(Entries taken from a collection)
== == ==

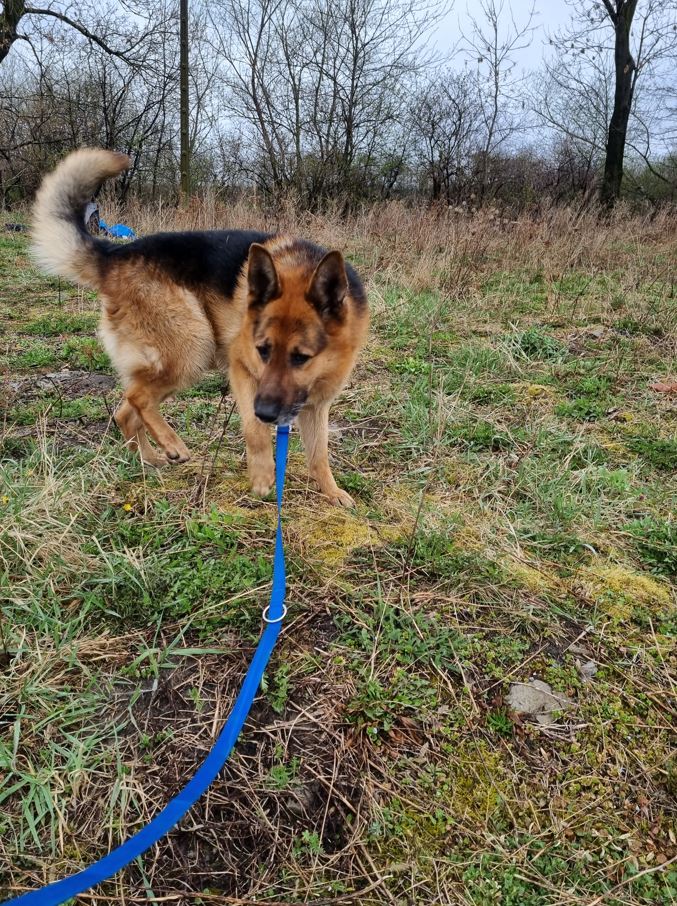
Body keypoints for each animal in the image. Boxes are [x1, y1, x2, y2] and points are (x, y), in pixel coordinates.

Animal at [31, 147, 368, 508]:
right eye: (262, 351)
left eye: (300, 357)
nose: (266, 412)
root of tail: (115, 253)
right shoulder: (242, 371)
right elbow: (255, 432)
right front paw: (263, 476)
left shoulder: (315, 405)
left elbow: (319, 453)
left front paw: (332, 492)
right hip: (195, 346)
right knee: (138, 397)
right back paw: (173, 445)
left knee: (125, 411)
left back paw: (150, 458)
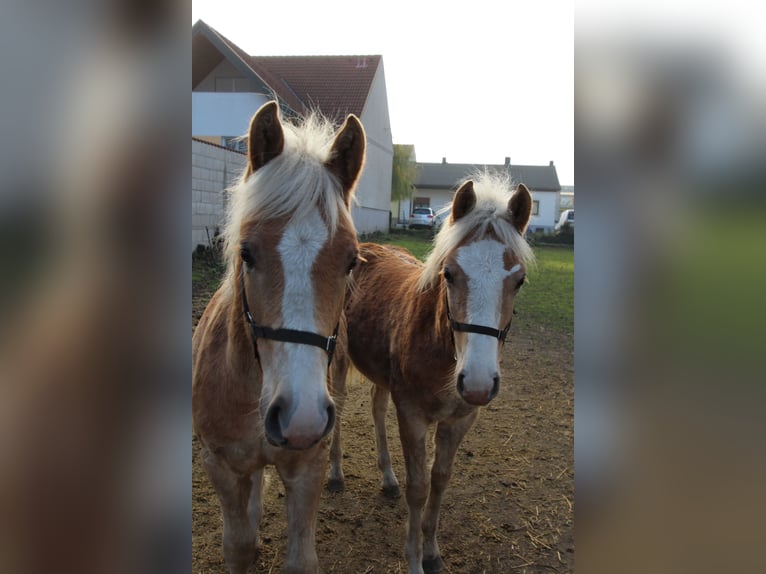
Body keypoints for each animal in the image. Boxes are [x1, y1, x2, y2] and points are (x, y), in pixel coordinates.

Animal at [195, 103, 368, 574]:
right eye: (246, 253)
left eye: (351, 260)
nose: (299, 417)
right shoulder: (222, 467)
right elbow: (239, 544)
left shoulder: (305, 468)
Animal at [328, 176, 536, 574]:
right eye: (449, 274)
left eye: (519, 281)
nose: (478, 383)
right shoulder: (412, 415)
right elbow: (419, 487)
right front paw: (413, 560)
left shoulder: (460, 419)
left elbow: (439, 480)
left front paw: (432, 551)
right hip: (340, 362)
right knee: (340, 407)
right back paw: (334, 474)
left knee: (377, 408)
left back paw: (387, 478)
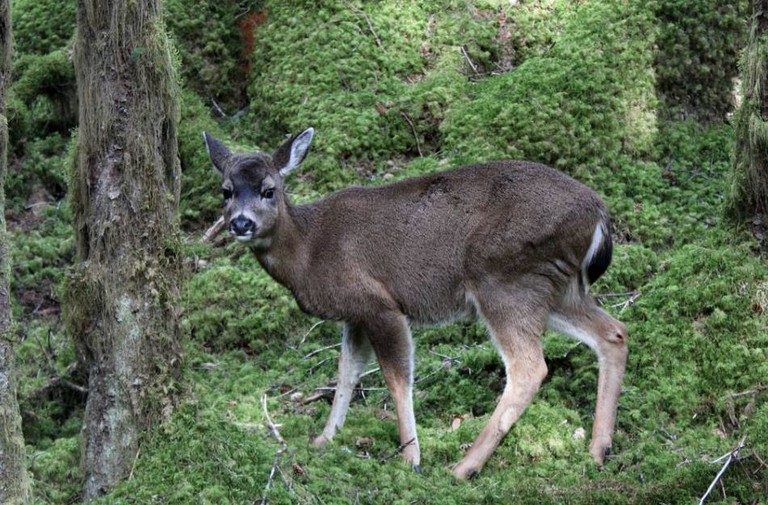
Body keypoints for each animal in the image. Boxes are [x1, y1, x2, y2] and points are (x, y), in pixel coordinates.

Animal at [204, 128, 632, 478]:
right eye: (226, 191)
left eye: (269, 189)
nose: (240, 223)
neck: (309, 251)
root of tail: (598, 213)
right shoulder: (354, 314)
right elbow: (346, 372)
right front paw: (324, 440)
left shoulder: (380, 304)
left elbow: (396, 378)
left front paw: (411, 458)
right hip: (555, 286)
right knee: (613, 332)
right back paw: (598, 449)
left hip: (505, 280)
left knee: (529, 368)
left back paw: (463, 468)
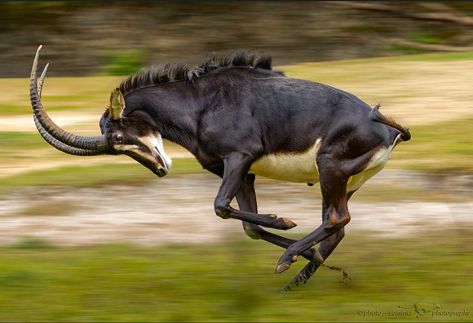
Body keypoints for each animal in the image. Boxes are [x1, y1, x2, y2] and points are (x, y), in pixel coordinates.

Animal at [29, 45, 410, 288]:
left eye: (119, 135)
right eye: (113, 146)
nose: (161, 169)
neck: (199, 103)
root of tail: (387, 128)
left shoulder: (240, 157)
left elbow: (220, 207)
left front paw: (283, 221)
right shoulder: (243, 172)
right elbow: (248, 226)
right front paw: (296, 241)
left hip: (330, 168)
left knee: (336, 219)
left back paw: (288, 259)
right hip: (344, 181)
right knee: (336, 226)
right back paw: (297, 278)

== == ==

**ACTION ITEM**.
Working through the data above, find every line holding "knee" and copy it.

**RESPONSE FOR THIS EXERCISE**.
right knee: (138, 397)
left knee: (125, 411)
right knee: (340, 407)
left knee: (377, 408)
right knee: (613, 332)
left knee: (529, 368)
left knee: (336, 219)
right knee: (336, 226)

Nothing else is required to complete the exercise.